Got myself some nice Azek Barge Board to be installed on the front of the house. I have 2 pieces to lay down. 1st - 1x8, 2nd - 1x4 (this goes on top of 1x8 to make a nice look). My house is turned sideways (narrow lot) and the gable end is on the front of house. I have ordered some aluminum drip caps that will wedge under the shingles and extend over both 1 inch edges (2 inch total) of the barge boards. I plan on cutting back the aluminum a bit, so not to cover to much (maybe 1/2 inch) of the 4 inch face of the 2nd board.

Now for the question. When installing the drip edge under the shingles, how to I secure it?
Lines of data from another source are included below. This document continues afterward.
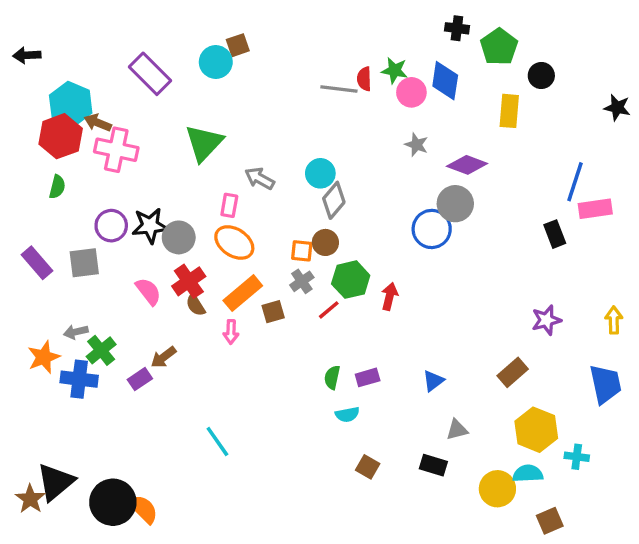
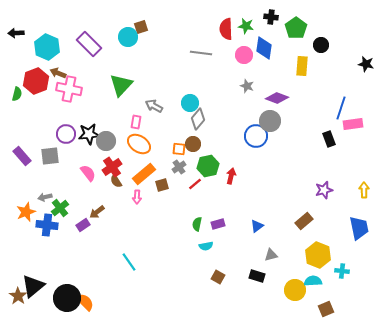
green star: (395, 70) -> (246, 26), moved
red semicircle: (364, 79) -> (226, 29), moved, size x1.5
cyan hexagon: (71, 104) -> (47, 47), moved
green semicircle: (57, 187) -> (17, 94), moved

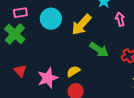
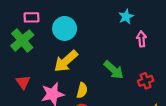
yellow arrow: (81, 25) -> (66, 61), moved
yellow semicircle: (73, 71) -> (82, 90), turned 128

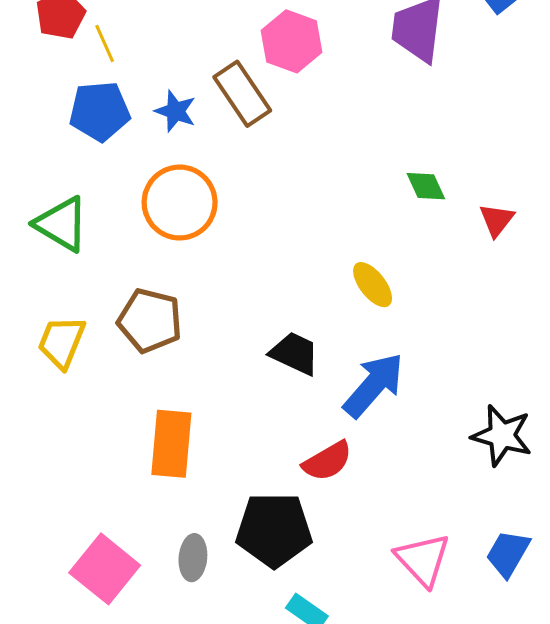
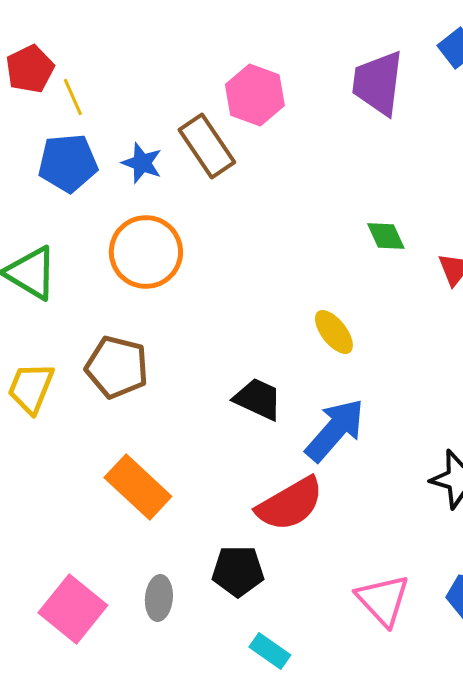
orange rectangle: (171, 444) -> (138, 487), turned -52
red semicircle: (327, 461) -> (290, 504), size x1.4
black pentagon: (274, 530) -> (238, 571), size x0.7

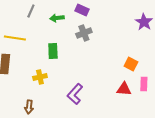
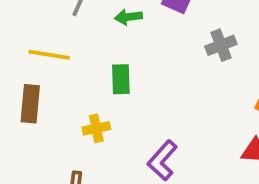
gray cross: (84, 33) -> (221, 45), moved

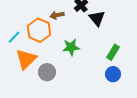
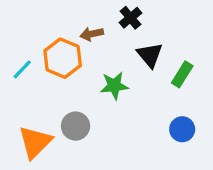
black triangle: (97, 18) -> (150, 55), moved
green rectangle: (113, 52) -> (182, 74), moved
orange triangle: (26, 59) -> (35, 142), moved

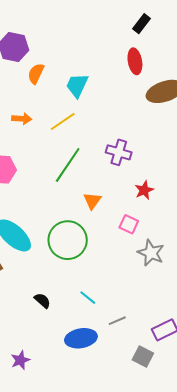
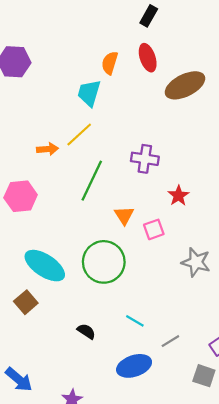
orange semicircle: (36, 74) -> (110, 63), moved
orange arrow: (22, 119) -> (48, 149), moved
pink square: (129, 224) -> (154, 229), moved, turned -36

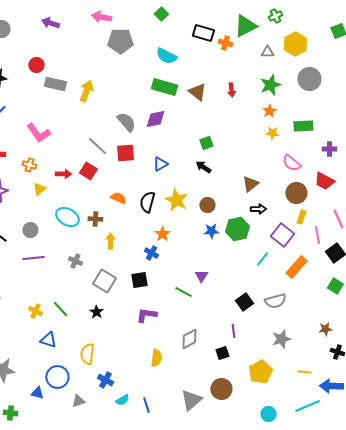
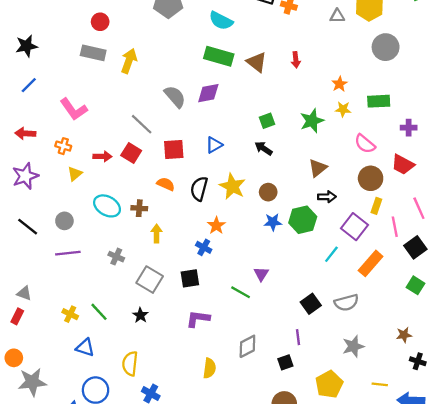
red circle: (36, 65) -> (100, 22), moved
green star: (270, 85) -> (312, 121), moved
red square: (125, 153) -> (174, 150), moved

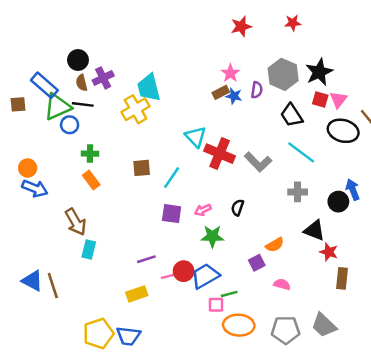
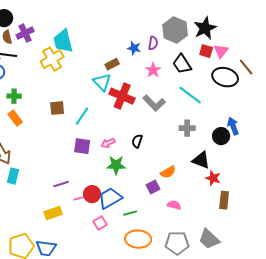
pink star: (230, 73) -> (153, 70), moved
brown rectangle: (221, 92) -> (112, 64), moved
pink square: (216, 305) -> (100, 223), moved, turned -32

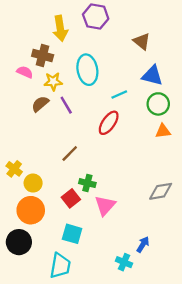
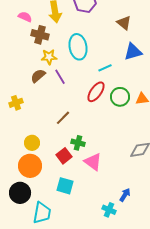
pink semicircle: (25, 72) -> (25, 17), moved
blue triangle: (152, 76) -> (133, 52), turned -30
green circle: (158, 104) -> (120, 97), moved
yellow cross: (14, 169) -> (16, 103), moved, turned 32
pink triangle: (105, 205) -> (93, 162), turned -36
cyan trapezoid: (60, 266) -> (42, 213), moved

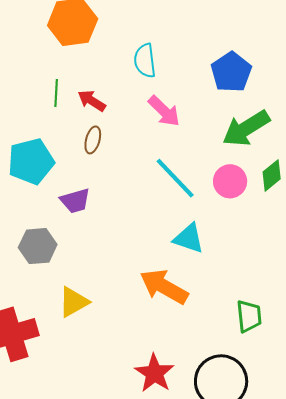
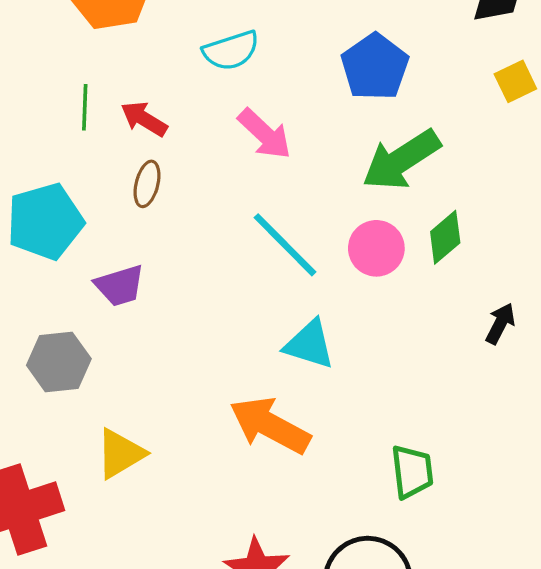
cyan semicircle: (145, 61) -> (231, 51), turned -100

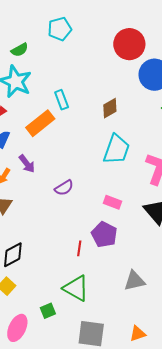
There are 3 layers of shingles on this house, so I'm thinking I need to fold back a little and drive a screw or nail through the aluminum to secure it to the roof. Wondering if there are any other suggestions?

Pic attached for visualization. Thanks all!


----------



## Tom Struble (Dec 29, 2008)

you have enough shingle overhang?


----------



## luvdairish (May 30, 2010)

There is probably about 3-4 inches shingle overhang. Should I flash the top of the building paper? Is Tyvek Straightflash ok to use for that?


----------